Semejante compromiso, potenciado por la autoimpuesta exigencia de una verosimilitud innecesaria, llevó al director -o a la producción, quién sabe- a filmar a los actores cantando en vivo en lugar de optar por el playbacktradicional y la posterior sincronización del sonido en post producción (un procedimiento que ha sido la norma desde los inicios del género). En consecuencia, los actores están ahí cantando, con los auriculares ocultos para oír los acordes de la orquesta, tratando de no moverse demasiado para no agitarse, deslizando imperfecciones que podrían haberse evitado. Si bien hubo películas que se arriesgaron en este camino –como fue el caso de A long last love de Peter Bogdanovich, maltratada injustamente por la crítica por su clasicismo más que por sus méritos cinematográficos- aquí la sensación es más que decepcionante. Escuchar a los actores cantar durante más de dos horas y media –literalmente- puede ser desgastante para cualquier espectador, pero si encima se deciden filmar los números musicales en cerrados primeros planos, con una cámara que los sigue, nerviosa y movediza, que no sabe cuando detenerse, que no atiende a la composición, que empasta los fondos con colores digitales sin siquiera permitirnos atender a las letras de las canciones, la experiencia se torna insoportable.


Siempre se ha dicho que el musical es un género de planos abiertos y enteros, eludiendo las intromisiones enérgicas del montaje, respetando el despliegue del baile y las interpretaciones, en consonancia con los ritmos y los acentos musicales. Pues Tom Hopper inicia la película con una toma aérea, que presenta un escenario digital donde cientos de presidiarios acarrean sus cadenas y cantan al público con amarga desazón. Esos vuelos en los que se proyecta la imagen, para luego estrellarse en primeros planos asfixiantes, destruye toda noción de puesta en escena, e incluso sobre exige a sus actores que parecen desesperados porque termine ese esfuerzo sobrehumano al que se ven sometidos. Y ni hablar de aquellos que no tienen experiencia en el género o que su voz no está a la altura del registro, como es el caso de Russell Crowe con esa voz rústica y desafinada, que arrastra los tonos como sus pies por los escenarios en los que desfila. Los miserables se empantana sin remedio en un derrotero interminable de diálogos cantados, sin pausa para definición de un número musical, sin pasión más que la impuesta por interpretaciones febriles o angustiantes como la de Anne Hathaway en su “I dreamed a dream”.   

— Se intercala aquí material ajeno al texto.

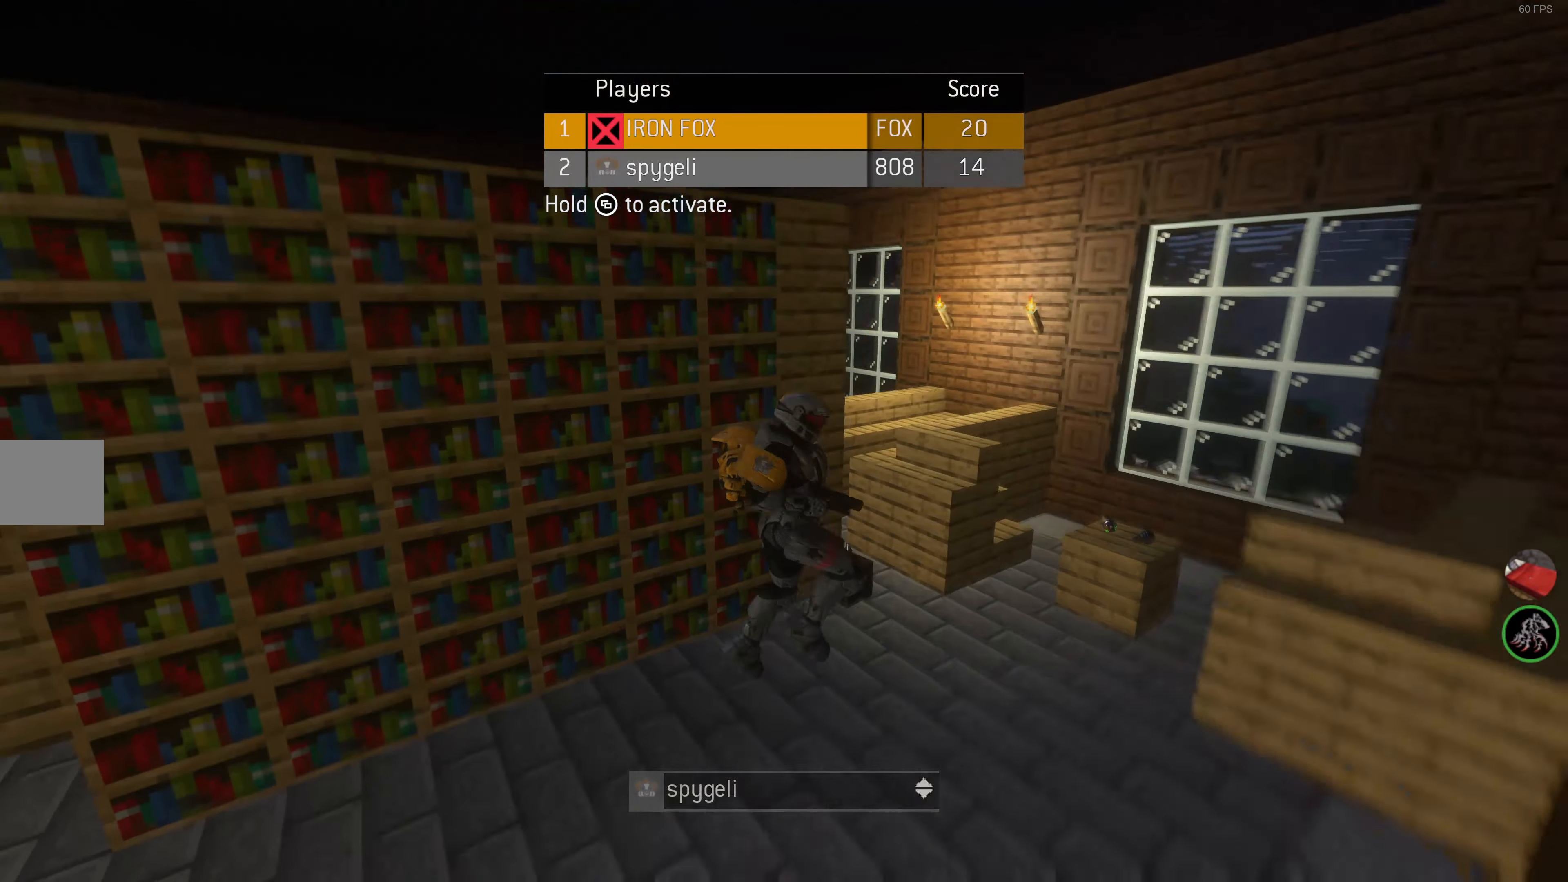
{"buttons": [], "left_stick": "center", "right_stick": "center", "events": [[34, "right_stick", "center"]]}
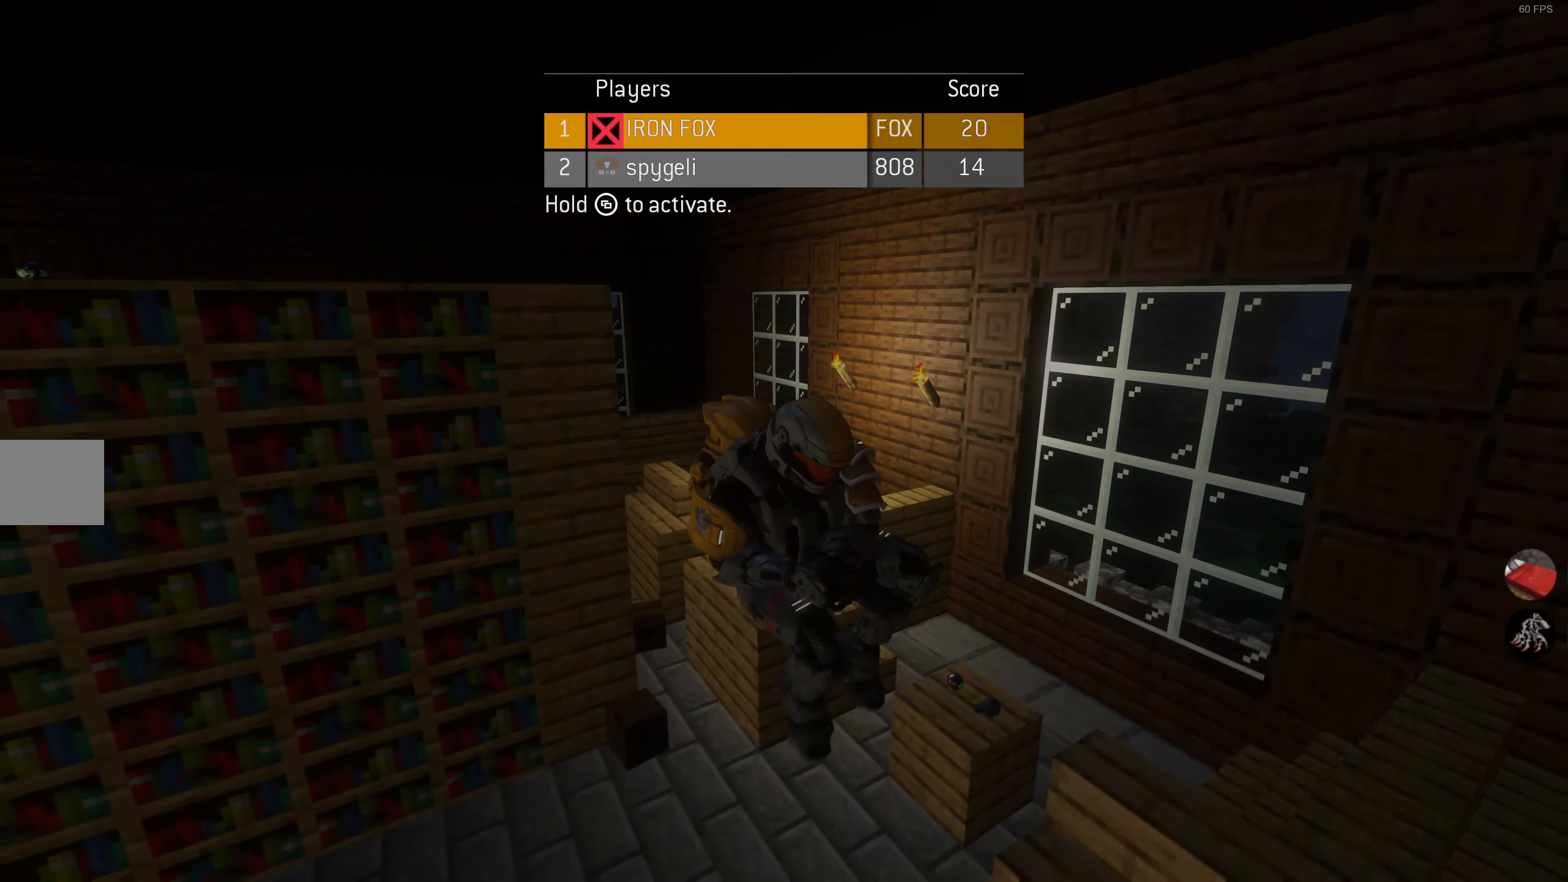
{"buttons": [], "left_stick": "center", "right_stick": "center", "events": []}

El deseo ampuloso de evocar el humanismo de Hugo, su mirada sobre los sectores populares emergentes tras la Revolución Francesa y el fracaso de los alzamientos populares de los inicios del 1830, termina por condenar su romanticismo, haciendo presa a la película de abruptas elipsis sin permitirse la sacrílega presencia de un flashback –para respetar al estructura cronológica original-, y una apatía generalizada en sus personajes que se diluye en sus esporádicas apariciones fantasmales. Hopper edulcora la obra política más importante del romanticismo francés, dinamita la estructura conceptual del musical de Boublil y Schönberg y sumerge a la audiencia en un fastidio que anula toda buena predisposición. El musical además de escenarios fastuosos e imponentes, de buenas voces y canciones memorables, necesita un alma que se proyecte al espectador, que lo cautive y lo conmueva, que lo despegue de la butaca con cada pena o alegría. Prisionero de sus propias cadenas, Tom Hopper se vanagloria en un despliegue vano de gritos y fanfarria que tiene más de mueca cínica que de revolución.